═════ Available data

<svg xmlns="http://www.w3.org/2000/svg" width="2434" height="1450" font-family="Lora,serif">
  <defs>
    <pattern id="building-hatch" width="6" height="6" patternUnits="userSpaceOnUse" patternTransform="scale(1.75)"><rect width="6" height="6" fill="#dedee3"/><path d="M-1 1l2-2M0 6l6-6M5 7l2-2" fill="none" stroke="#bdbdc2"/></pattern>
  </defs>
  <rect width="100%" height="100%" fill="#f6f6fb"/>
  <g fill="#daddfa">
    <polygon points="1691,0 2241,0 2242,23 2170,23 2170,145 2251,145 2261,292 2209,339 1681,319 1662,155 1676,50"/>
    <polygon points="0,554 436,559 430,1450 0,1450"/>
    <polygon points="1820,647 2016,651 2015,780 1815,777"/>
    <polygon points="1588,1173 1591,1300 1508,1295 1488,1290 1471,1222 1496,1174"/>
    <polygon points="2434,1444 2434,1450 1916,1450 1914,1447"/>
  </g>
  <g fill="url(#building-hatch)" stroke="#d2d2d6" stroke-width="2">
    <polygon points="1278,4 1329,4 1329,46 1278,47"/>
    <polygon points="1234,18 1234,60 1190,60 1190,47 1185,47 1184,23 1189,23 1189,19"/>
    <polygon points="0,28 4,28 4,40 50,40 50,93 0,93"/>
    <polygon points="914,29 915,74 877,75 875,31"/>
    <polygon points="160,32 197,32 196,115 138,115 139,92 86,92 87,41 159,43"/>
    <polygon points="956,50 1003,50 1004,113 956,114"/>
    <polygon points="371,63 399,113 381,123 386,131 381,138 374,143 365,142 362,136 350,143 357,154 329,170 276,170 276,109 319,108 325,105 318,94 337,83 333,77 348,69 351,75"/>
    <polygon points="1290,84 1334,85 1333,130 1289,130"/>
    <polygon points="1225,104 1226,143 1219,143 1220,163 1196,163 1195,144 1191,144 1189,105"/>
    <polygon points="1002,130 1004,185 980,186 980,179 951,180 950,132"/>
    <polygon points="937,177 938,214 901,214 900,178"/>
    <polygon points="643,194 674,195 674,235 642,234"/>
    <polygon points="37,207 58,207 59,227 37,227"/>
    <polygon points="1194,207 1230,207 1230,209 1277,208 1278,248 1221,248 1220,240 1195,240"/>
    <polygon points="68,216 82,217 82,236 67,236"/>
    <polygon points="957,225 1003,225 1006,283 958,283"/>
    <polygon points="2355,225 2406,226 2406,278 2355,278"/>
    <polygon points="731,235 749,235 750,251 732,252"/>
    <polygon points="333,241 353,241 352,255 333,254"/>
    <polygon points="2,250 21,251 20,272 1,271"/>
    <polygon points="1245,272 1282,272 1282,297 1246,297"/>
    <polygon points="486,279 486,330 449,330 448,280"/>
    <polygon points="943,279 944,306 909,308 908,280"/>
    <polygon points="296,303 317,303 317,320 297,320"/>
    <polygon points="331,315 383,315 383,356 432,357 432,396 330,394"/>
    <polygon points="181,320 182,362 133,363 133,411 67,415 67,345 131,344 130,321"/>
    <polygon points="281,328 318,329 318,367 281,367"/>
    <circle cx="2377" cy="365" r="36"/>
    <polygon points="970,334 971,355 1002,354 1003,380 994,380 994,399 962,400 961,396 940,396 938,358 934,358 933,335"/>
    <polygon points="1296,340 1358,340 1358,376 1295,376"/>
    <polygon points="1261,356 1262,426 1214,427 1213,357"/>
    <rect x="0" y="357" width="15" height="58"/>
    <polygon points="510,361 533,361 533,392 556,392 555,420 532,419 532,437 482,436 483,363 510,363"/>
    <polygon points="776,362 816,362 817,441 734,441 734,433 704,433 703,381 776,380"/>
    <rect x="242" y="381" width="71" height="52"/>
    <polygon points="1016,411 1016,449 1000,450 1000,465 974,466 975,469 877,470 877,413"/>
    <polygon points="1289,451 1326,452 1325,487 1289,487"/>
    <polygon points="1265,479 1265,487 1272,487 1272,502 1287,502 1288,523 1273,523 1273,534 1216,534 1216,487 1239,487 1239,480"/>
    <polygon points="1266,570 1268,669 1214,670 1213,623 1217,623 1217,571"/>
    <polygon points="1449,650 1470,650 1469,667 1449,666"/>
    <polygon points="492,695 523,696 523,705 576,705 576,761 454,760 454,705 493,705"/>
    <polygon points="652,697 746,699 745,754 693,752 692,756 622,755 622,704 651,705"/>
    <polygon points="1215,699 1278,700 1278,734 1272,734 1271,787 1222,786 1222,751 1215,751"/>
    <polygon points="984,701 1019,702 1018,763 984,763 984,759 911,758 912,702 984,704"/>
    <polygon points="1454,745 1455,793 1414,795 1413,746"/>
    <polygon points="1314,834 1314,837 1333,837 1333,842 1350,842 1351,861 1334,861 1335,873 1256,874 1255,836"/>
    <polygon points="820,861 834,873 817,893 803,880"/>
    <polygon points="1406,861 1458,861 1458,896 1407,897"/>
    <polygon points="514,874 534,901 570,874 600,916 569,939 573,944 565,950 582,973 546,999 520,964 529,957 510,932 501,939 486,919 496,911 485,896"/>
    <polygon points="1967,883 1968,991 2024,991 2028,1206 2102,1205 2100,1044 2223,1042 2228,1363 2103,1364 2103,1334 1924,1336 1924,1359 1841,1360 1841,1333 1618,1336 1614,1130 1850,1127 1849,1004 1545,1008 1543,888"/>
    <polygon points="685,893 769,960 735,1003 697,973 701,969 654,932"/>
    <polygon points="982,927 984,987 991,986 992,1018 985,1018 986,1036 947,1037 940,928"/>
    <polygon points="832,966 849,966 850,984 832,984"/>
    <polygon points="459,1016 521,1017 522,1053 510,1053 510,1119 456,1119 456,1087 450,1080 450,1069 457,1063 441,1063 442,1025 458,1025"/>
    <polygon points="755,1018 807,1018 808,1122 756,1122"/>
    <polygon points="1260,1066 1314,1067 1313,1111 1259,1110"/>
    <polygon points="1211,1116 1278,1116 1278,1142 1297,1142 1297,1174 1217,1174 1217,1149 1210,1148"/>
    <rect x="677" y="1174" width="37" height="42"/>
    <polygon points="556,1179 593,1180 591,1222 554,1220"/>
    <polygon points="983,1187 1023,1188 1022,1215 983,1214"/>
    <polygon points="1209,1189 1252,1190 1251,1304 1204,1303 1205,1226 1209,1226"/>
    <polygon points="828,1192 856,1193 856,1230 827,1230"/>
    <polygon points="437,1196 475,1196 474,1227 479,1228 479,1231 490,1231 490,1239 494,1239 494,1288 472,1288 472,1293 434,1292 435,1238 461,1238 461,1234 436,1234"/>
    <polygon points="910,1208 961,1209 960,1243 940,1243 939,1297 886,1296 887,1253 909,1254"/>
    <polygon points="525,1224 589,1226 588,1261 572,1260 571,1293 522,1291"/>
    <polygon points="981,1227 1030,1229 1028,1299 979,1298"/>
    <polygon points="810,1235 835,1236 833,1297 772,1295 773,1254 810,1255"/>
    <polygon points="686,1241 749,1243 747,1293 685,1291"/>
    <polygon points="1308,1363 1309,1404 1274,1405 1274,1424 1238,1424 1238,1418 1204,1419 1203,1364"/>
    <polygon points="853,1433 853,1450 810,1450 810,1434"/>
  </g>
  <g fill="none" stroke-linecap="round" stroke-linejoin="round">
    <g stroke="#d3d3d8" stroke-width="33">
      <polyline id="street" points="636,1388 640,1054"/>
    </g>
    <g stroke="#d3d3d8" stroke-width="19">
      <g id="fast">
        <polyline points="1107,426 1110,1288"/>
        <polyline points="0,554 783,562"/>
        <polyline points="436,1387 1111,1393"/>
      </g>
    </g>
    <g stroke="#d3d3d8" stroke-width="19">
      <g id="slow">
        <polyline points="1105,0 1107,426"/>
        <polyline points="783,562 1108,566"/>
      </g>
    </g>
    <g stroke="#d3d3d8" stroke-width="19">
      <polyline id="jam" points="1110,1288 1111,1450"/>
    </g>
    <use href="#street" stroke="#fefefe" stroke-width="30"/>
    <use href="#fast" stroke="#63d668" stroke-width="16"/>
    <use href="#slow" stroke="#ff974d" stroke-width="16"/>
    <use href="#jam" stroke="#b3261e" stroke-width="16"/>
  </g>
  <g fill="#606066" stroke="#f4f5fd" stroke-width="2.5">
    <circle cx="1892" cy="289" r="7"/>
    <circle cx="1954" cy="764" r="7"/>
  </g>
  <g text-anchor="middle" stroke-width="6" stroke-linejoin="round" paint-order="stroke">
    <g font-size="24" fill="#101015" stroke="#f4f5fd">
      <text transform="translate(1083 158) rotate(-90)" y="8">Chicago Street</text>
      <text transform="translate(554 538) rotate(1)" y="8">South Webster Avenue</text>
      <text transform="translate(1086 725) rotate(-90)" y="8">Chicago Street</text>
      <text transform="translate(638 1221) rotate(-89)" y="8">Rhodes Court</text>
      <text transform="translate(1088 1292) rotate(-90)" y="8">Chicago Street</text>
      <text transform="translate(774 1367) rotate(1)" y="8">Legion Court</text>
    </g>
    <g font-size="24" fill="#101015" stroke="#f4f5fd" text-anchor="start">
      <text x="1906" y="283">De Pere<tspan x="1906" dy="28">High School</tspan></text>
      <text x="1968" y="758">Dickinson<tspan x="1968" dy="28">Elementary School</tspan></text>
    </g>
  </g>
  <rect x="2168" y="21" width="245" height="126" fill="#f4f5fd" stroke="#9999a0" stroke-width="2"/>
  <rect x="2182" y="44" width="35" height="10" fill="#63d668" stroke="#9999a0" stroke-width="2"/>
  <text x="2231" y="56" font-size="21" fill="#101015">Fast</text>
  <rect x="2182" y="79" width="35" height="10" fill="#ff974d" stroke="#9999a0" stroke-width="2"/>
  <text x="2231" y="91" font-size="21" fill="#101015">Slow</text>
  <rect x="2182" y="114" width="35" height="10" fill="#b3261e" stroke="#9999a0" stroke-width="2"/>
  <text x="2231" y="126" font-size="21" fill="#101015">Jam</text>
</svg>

══════════

Search the records for the string "linejoin" and return every line in which it occurs.

# Solved problem
  <g fill="none" stroke-linecap="round" stroke-linejoin="round">
  <g text-anchor="middle" stroke-width="6" stroke-linejoin="round" paint-order="stroke">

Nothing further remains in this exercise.